Five members of the group — which is associated with the Women’s International League for Peace and Freedom — are due in court Monday to face trespassing charges after trying to enlist at a military recruitment center last week.
The group has protested every week for the last three years outside the recruitment center.

EVERY WEEK for three years?? Morons. The spokewoman for Tucson area Army recruiters had some sound advice…

…people who disagree with the war should be contacting their legislators instead of bothering recruiters.
They need to direct their frustrations at people who have the power to change things*,” Hutchinson said. “Recruiters don’t make policy and they can’t change policy. They have a job to do and they are following orders.”

*Well, yes that’s true. But you don’t get to be in the paper or on CNN that way, either.

6 Responses to “Oh Please, Buy Yourself a Ticket”
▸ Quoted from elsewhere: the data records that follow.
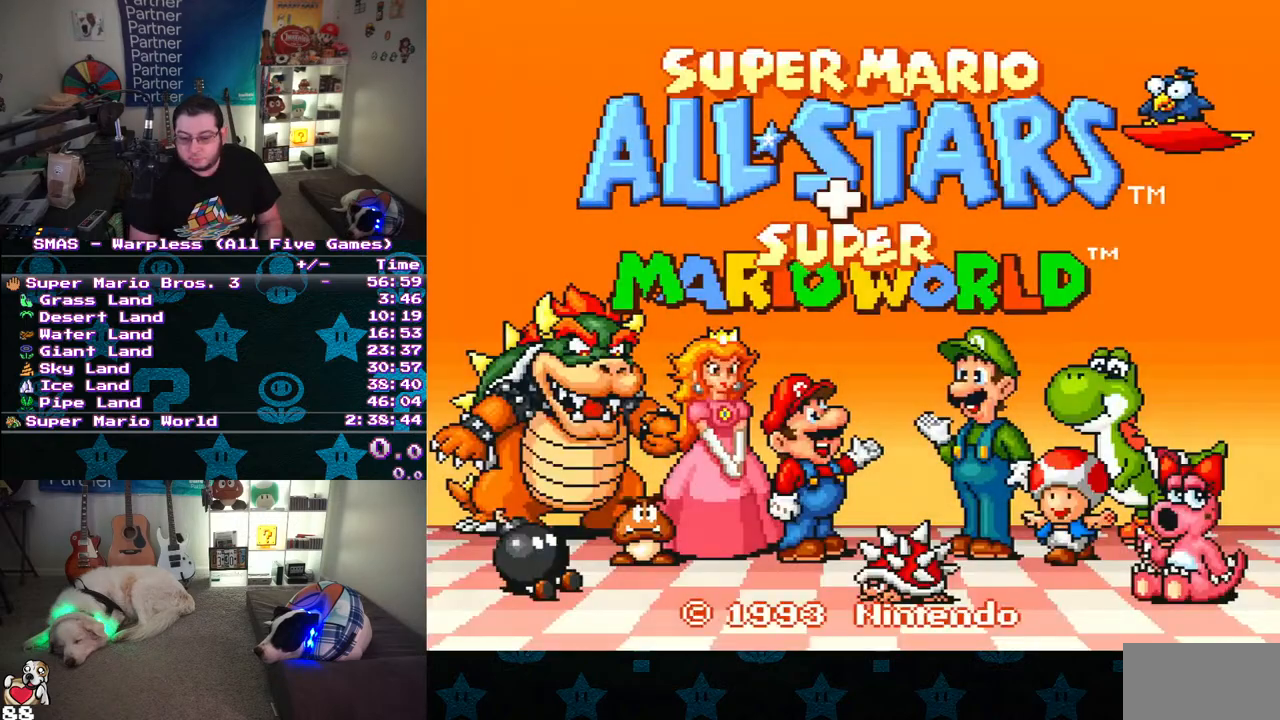
{"dt_ms": 500, "buttons": [], "events": [[100, "START", "up"]]}
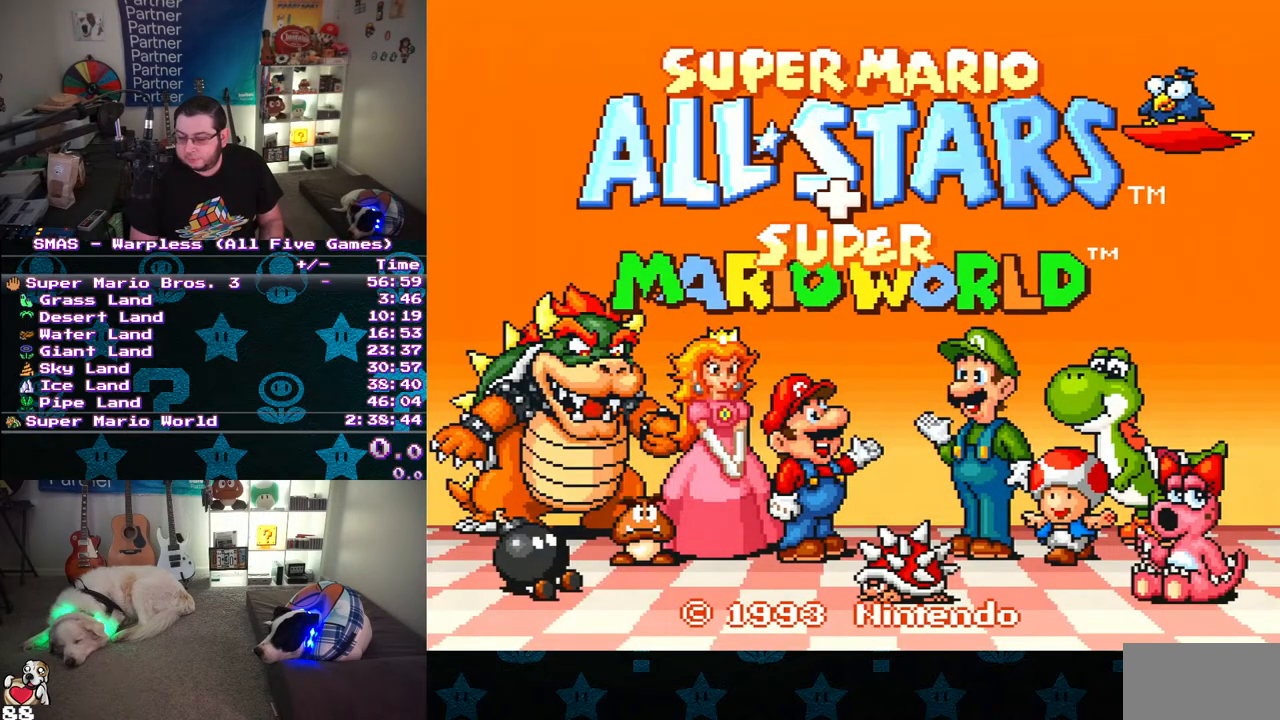
{"dt_ms": 500, "buttons": ["DPAD_RIGHT"], "events": [[300, "DPAD_LEFT", "down"], [400, "DPAD_DOWN", "down"], [417, "DPAD_LEFT", "up"], [433, "DPAD_RIGHT", "down"], [450, "DPAD_DOWN", "up"]]}
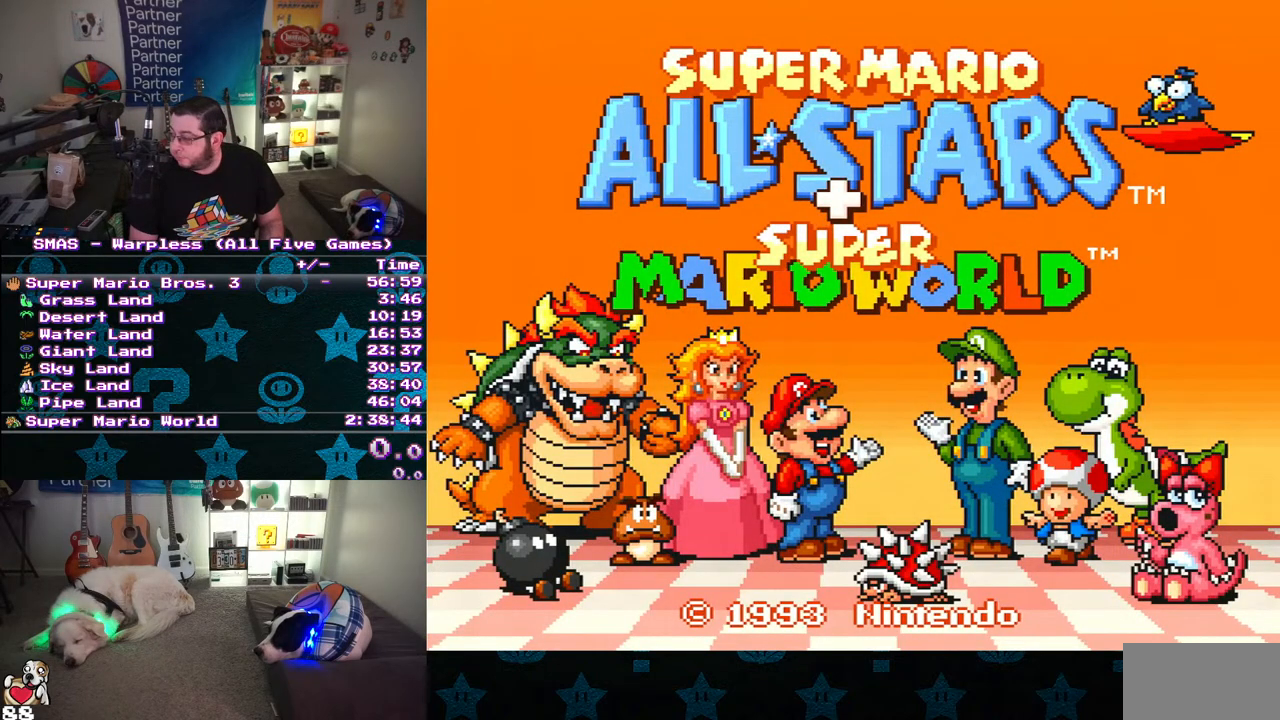
{"dt_ms": 500, "buttons": ["DPAD_UP"]}
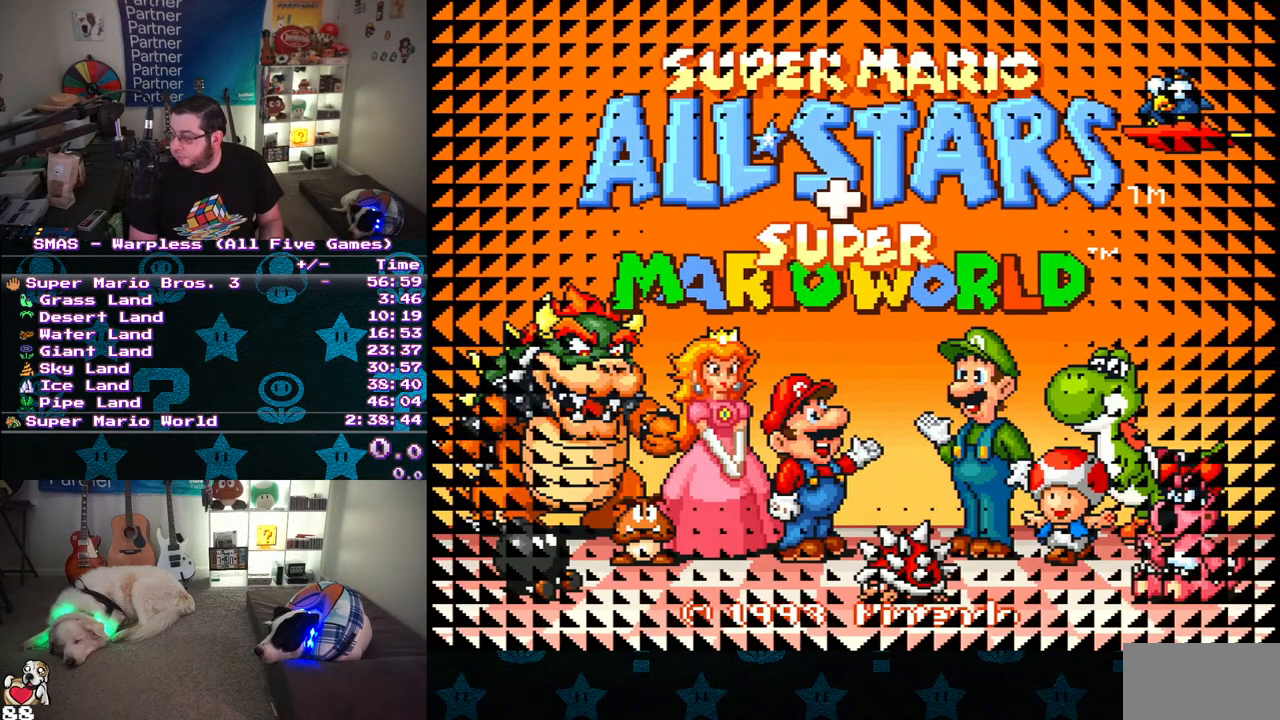
{"dt_ms": 500, "buttons": []}
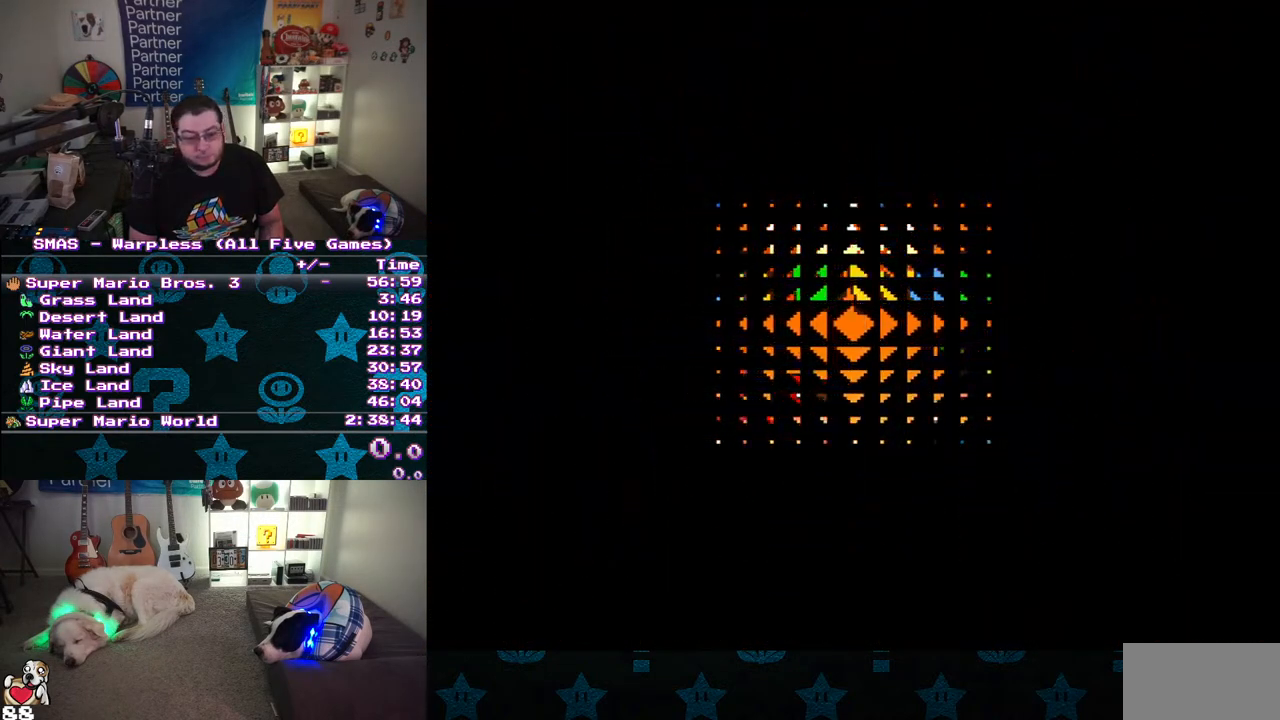
{"dt_ms": 500, "buttons": [], "events": []}
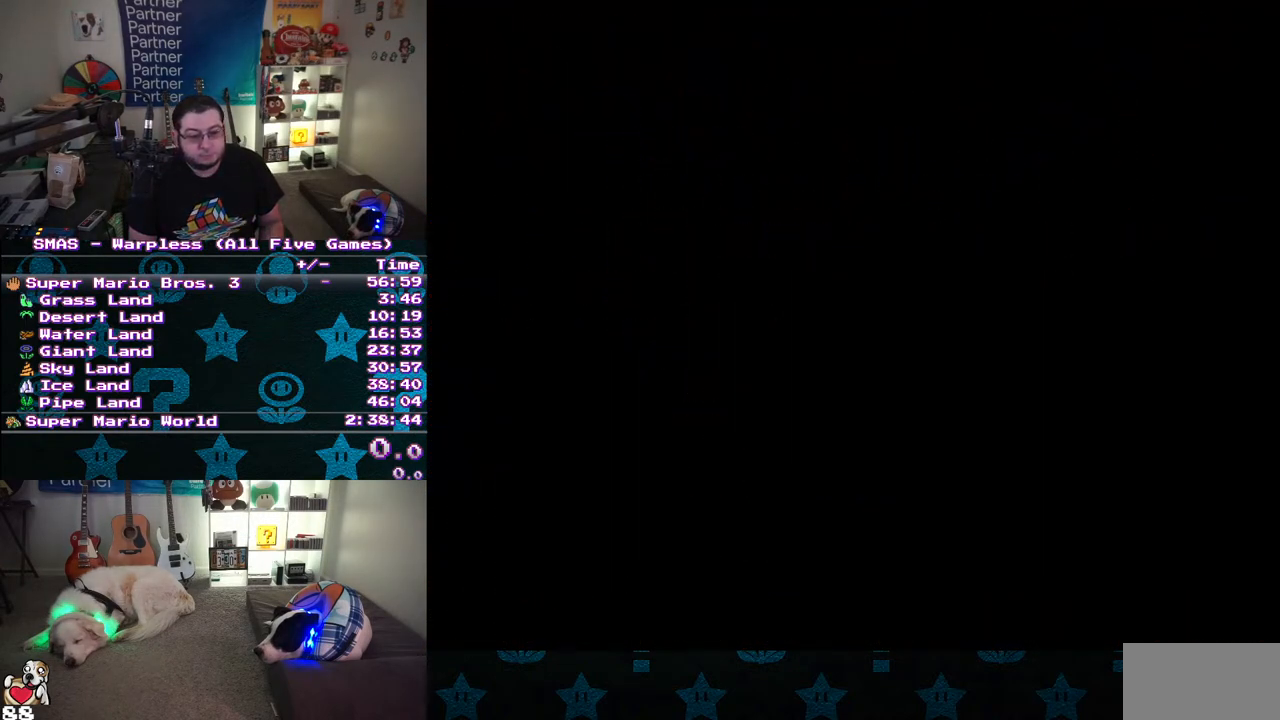
{"dt_ms": 500, "buttons": [], "events": []}
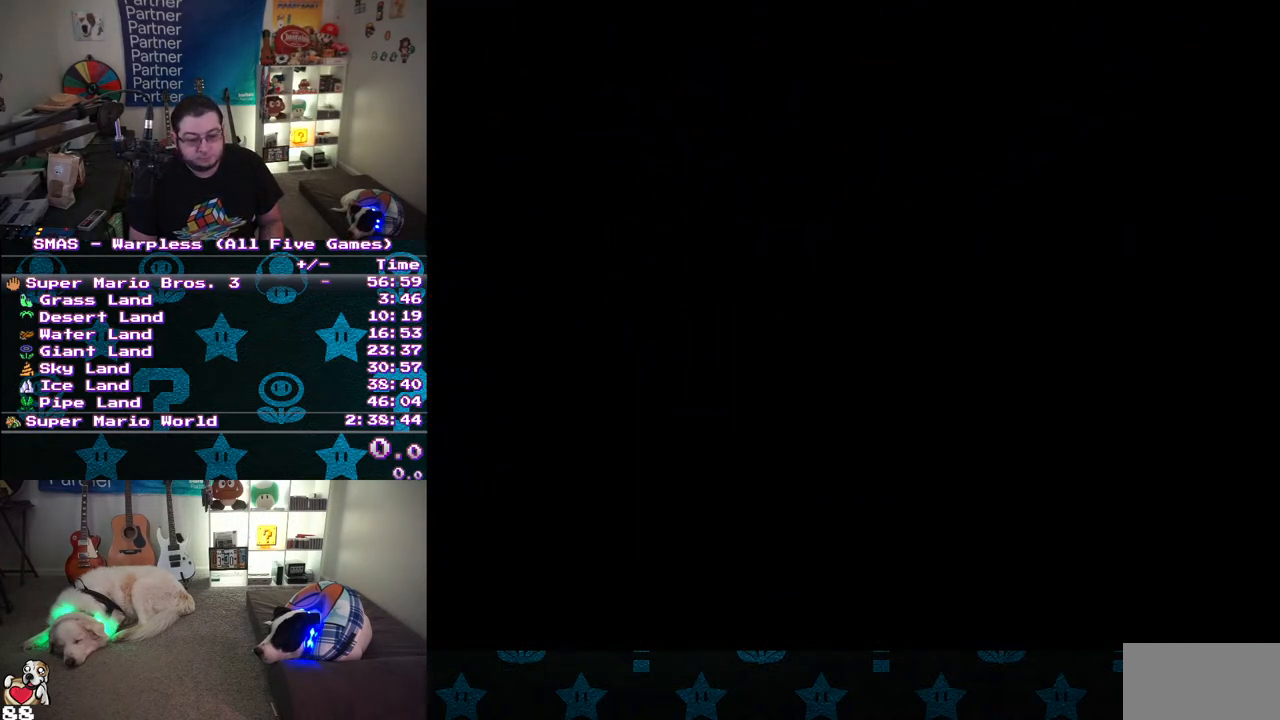
{"dt_ms": 500, "buttons": [], "events": []}
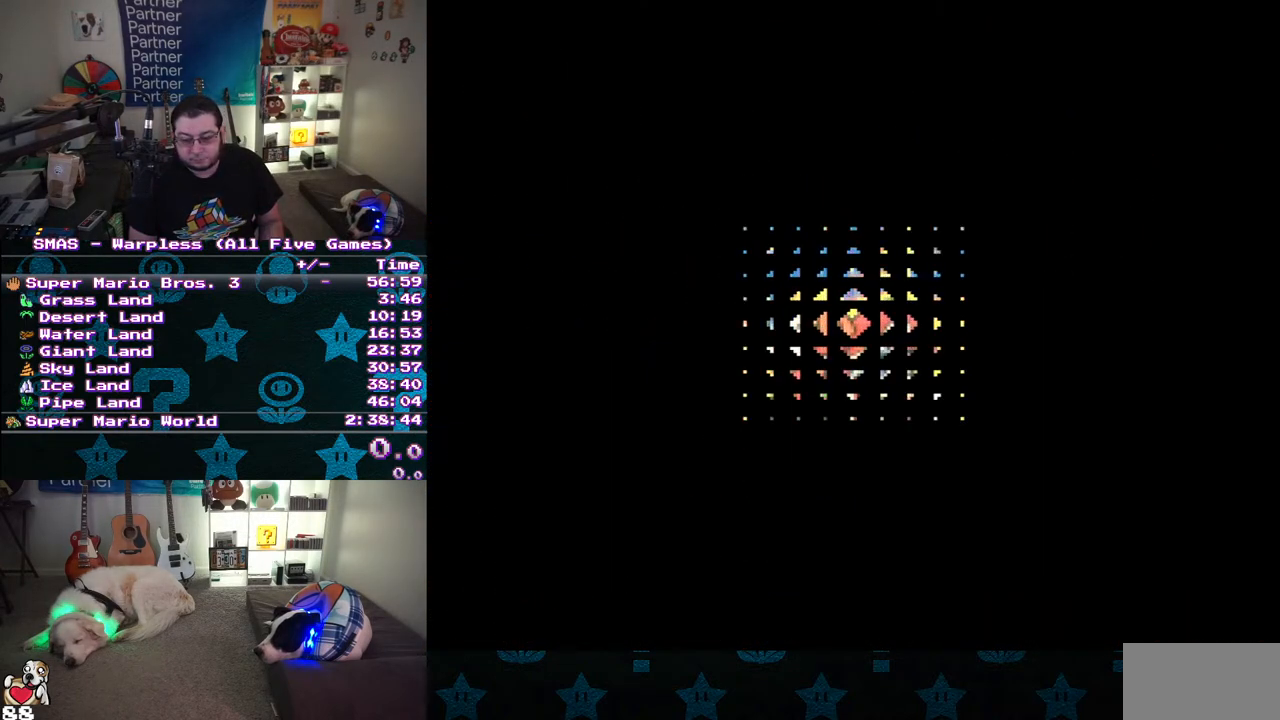
{"dt_ms": 500, "buttons": [], "events": []}
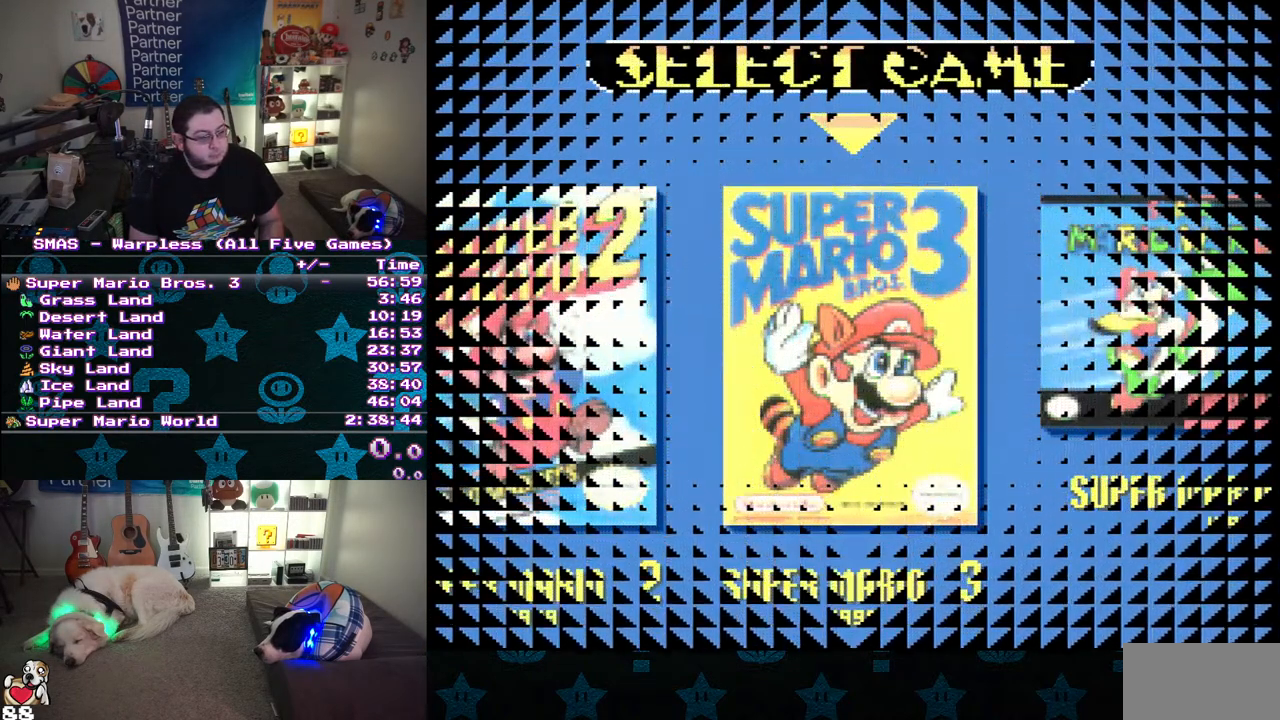
{"dt_ms": 500, "buttons": ["START"], "events": [[417, "START", "down"]]}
  1. I say they should let ’em go for it, sign ’em up and ship the grannies to boot-camp, hand ’em big scary black guns and have them run a few miles in gear. Make them fire at targets off the line and shoot until they qualify. If nothing else it would make them appreciate what an Army volunteer really does, instead of baking anti-war cookies. Besides, then I’d know where my mom was.

  2. Well Keith (and a warm Swill welcome to you!) ~ I’m thinking that a fair amount of people will feel the exact same. It’s all such a sham, if they’ve been doing it every week for 3 frickin’ years. Good Lord! Every Marine Corps recruiter I’ve ever known has been so stressed by the job alone, I can’t imagine what it would be like having these doofusses outside the office like clockwork for 3 years. They should schedule all their school visits and recruit screenings at the MEPS for when the grannie glaxon goes off, ya think?

  3. Mr. Bingley says:

    Let’s not forget that we have been paying them to do it, as well, since I assume they are collecting nice SS checks.

  4. The problem is that many probably also have some nice investments that their late husbands left them, so they can fly off to Geneva for the G8 summit and demonstrate there too – frequent-flyer protest grannies. Sheesh, what happened to the North Platte Canteen type people?

  5. The train stopped running through town and they got Delta Sky Miles cards.

  6. Nightfly says:

    Heh. I’d try to recruit them into the USO. Or maybe a bunch of Marines can show up at the local Soc Sec office and try to register with the AARP.
    Failing that I’d send someone around with a sign that says, “Will Tickle Feet on Request.”